44. Jin
(A/N chyba powinnam napisać tu "dajcie mi piosenkę z mej dramy, a otrzymacie rozdziały")
(A/N/2 MUSICIE POSŁUCHAĆ TEJ PIOSENKI)
Jin biegł pierwszy, bardzo mocno trzymając Sugę za ramie. Szatyn nawet nie brał pod uwagę tego żeby przestać biec, bo wiedział, że wyrąbałby o chodnik.
-Ji-Jin- wysapał. Może i sam by się nie zatrzymał, ale jeżeli starszy to zrobi będzie mu wdzięczny. A kiedy właśnie to zrobił Yoongi usiadł zsapany na chodniku.
- Muszę ci wszystko wyjaśnić, musisz wszystko wiedzieć, chcę cię przeprosić, tak starsznie tego żałuję Yoongi. Zabrałem cię tu żeby w spokoju porozmawiać, wiedziałe-
- Czemu biłeś się z Jiminem? - przerwał mu szatyn.
-To on zaczął.
-Nie pytam się kto zaczął, tylko dlaczego.
-Bo widział jak całuję się z Namjoonem i dowiedział się o kłótni sprzed kilku lat.
Min Yoongi, który od sześciu lat był gejem i który widział już różne powody zostania gejem stanął naprzeciw chłopaka, który sześć lat temu zwyzywał go od chujów co wolą chuje, bo był hetero. A teraz ten ktoś jest gejem całującym się w miejscu publicznym!

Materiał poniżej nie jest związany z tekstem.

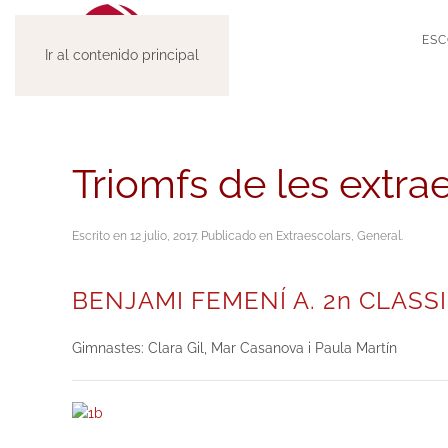
ESC
Ir al contenido principal
Triomfs de les extra
Escrito en
12 julio, 2017
. Publicado en
Extraescolars
,
General
.
BENJAMI FEMENÍ A. 2n CLASSIFI
Gimnastes: Clara Gil, Mar Casanova i Paula Martín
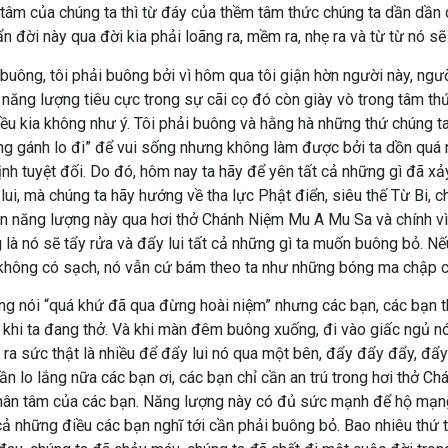
âm của chúng ta thì từ đáy của thềm tâm thức chúng ta dần dần 
n đời này qua đời kia phải loãng ra, mềm ra, nhẹ ra và từ từ nó s
i buông, tôi phải buông bởi vì hôm qua tôi giận hờn người này, ngư
 năng lượng tiêu cực trong sự cãi cọ đó còn giày vò trong tâm thức
, điều kia không như ý. Tôi phải buông và hằng hà những thứ chúng
ẳng gánh lo đi” để vui sống nhưng không làm được bởi ta dồn quá 
ịnh tuyệt đối. Do đó, hôm nay ta hãy để yên tất cả những gì đã xả
lui, mà chúng ta hãy hướng về tha lực Phật điển, siêu thế Từ Bi, 
uồn năng lượng này qua hơi thở Chánh Niệm Mu A Mu Sa và chính vì
 nó sẽ tẩy rửa và đẩy lui tất cả những gì ta muốn buông bỏ. Nếu
y không có sạch, nó vẫn cứ bám theo ta như những bóng ma chập c
cũng nói “quá khứ đã qua đừng hoài niệm” nhưng các bạn, các bạn 
ong khi ta đang thở. Và khi màn đêm buông xuống, đi vào giấc ngủ n
 ra sức thật là nhiều để đẩy lui nó qua một bên, đẩy đẩy đẩy, đẩ
 cần lo lắng nữa các bạn ơi, các bạn chỉ cần an trú trong hơi thở
thân tâm của các bạn. Năng lượng này có đủ sức mạnh để hộ mạng,
ả những điều các bạn nghĩ tới cần phải buông bỏ. Bao nhiêu thứ t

- Jesteś dupkiem. - wycedził szatyn patrząc się na włosy Kim'a, który strasznie zawstydzony miał spuszczoną głowę.
-Wiem.
-I jesteś cholernym gejem- parsknął. Jin podniósł szybko głowę i ze łzami w oczach powiedział:
-To też wiem. Jestem cholernym gejem od trzech lat. Ale chcę żebyś wiedział, że żałuję każdego słowa wypowiedzianego w twoją stronę. Naprawdę. Tak jak cholernie tego żałuję tak jestem cholernym gejem. I se-
-Wybaczam ci.
-Co?!
-Ty pierdoło. Może i ci wybaczyłem, ale to nie znaczy, że będziemy pięknymi przyjaciółmi. - Jin nie kontrolując się wziął w objęcia zszokowanego Yoongiego, który dopiero po chwili leciutko objął tułów ciemnowłosego.